__TASK GOAL__: Skip the images. Copy the records exactly as written.

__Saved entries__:
=== Section Start ===

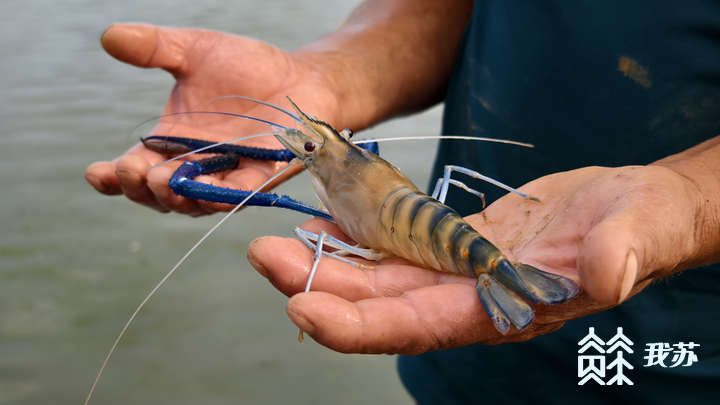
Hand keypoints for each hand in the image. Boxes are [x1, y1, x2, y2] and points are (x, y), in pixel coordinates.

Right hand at [85, 23, 343, 215]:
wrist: (299, 75)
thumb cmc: (247, 67)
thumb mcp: (194, 51)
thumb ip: (154, 47)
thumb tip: (109, 36)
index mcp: (172, 143)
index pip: (134, 168)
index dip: (112, 177)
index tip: (96, 174)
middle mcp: (195, 166)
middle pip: (158, 192)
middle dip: (141, 187)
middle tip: (134, 172)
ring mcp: (227, 175)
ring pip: (194, 201)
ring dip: (176, 197)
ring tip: (162, 183)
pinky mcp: (262, 177)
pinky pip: (239, 195)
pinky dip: (222, 196)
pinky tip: (208, 193)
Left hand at [247, 165, 702, 353]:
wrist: (634, 210)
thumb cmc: (643, 226)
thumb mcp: (638, 234)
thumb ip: (620, 256)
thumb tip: (602, 275)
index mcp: (501, 310)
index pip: (418, 327)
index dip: (360, 325)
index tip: (305, 309)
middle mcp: (467, 299)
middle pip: (381, 305)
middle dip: (320, 288)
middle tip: (267, 258)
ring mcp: (456, 271)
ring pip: (379, 276)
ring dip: (327, 262)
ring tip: (276, 242)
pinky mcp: (454, 242)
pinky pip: (396, 245)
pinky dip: (358, 236)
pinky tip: (324, 221)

=== Section End ===

__ANSWER BOX__:
Hand keypoints for each hand in the image. Boxes are [x1, y1, x2, y2] and points are (x, y), in pixel coordinates.

Right hand at [85, 23, 343, 215]:
wrist: (299, 75)
thumb cmc: (247, 67)
thumb mcp: (194, 51)
thumb ip: (154, 47)
thumb tip: (109, 36)
index mcp: (172, 143)
index pip: (134, 168)
index dip: (112, 177)
index tip: (96, 174)
middle mcp: (195, 166)
middle pip: (158, 192)
middle dip: (141, 187)
middle tip: (134, 172)
ring mcp: (227, 175)
ring pip: (194, 201)
ring dip: (176, 197)
ring tip: (162, 183)
pinky mcp: (262, 177)
pinky pip: (239, 195)
pinky dip: (222, 196)
pinky tip: (208, 193)
Left hand at [247, 165, 702, 353]:
wrist: (634, 210)
thumb cmc: (643, 226)
thumb mcp: (638, 234)
thumb ip: (620, 256)
thumb tip: (602, 275)
index mcp: (501, 310)
index pip: (418, 327)
index dip: (360, 325)
index tip: (305, 309)
middle mcp: (467, 299)
middle pip: (381, 305)
middle dip: (320, 288)
middle tip: (267, 258)
ring mcp: (456, 271)
ring pip: (379, 276)
ring dip: (327, 262)
ring tip: (276, 242)
pinky mcp: (454, 242)
pinky pip: (396, 245)
pinky dip: (358, 236)
pinky tip: (324, 221)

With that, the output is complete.